Die für eine solche Figur scheinbar unvermeidlichen Slapstickeinlagen bringen zugegebenermaßen den einen oder anderen Lacher hervor, wenngleich sie etwas absurd daherkommen. Ein Gokart, das um die Ecke schießt und Jack ummäht? Nun gut, dann soll es eben so sein.

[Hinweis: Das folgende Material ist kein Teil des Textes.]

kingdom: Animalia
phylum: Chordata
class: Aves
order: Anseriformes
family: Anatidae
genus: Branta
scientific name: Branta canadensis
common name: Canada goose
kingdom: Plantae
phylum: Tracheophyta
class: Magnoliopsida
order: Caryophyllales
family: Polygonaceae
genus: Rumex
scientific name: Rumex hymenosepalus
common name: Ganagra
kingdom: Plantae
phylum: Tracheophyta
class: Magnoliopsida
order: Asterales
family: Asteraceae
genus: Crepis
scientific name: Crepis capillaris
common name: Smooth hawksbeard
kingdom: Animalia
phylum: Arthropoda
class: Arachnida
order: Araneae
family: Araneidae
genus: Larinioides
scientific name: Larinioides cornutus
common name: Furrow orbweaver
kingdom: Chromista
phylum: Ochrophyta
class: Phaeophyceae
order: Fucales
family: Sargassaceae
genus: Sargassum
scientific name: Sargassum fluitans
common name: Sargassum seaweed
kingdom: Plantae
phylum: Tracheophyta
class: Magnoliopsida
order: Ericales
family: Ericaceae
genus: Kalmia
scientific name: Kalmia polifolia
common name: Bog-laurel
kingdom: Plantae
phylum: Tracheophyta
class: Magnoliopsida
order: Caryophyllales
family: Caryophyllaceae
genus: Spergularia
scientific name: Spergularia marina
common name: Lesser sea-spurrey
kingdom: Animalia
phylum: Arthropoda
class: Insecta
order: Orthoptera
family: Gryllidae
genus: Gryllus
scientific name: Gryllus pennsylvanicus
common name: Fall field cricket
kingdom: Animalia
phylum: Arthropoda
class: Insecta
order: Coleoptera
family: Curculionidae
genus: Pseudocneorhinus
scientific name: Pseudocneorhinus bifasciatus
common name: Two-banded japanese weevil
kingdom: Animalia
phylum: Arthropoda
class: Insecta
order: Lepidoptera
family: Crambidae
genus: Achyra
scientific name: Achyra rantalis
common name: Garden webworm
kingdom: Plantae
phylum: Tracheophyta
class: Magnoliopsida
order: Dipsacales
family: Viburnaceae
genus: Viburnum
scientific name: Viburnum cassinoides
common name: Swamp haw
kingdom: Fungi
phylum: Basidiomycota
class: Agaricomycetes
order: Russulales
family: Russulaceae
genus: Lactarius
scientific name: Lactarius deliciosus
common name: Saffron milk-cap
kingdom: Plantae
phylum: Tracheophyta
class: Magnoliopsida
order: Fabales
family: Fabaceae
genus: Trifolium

Auch der Figur von Johnny Pemberton lässt sich eine charmante Seite abgewinnen. Seine erst brachial, dann hintergründig inszenierte Vorliebe für Feuerwerkskörper wird nicht erklärt, sie ist einfach da. Zudem scheint er über ein zumindest rudimentäres musikalisches Talent zu verfügen - der intonierte Song am Ende der Episode lässt jedoch leicht erschaudern. Außerdem lernt er im Verlauf des Piloten, Hosen anzuziehen. Diesen persönlichen Fortschritt darf sich Jack ans Revers heften: „Put some pants on, Mason. You're fifteen, it's pants time now.“
Mit seinen überzeichneten Figuren und bemühten Slapstickeinlagen versucht Family Tools jedoch verkrampft, einen Witz nach dem anderen zu zünden. Dabei hätte das Sujet der Comedyserie dies gar nicht nötig. Gerade im Angesicht des demografischen Wandels in den westlichen Industrieländern verfügt die Thematik über eine aktuelle Relevanz. Die Autoren waren wohl etwas übermotiviert beim Verfassen der Drehbücher. Um hier zum Abschluss eine wohlbekannte Plattitüde zu nutzen: Manchmal ist weniger eben einfach mehr.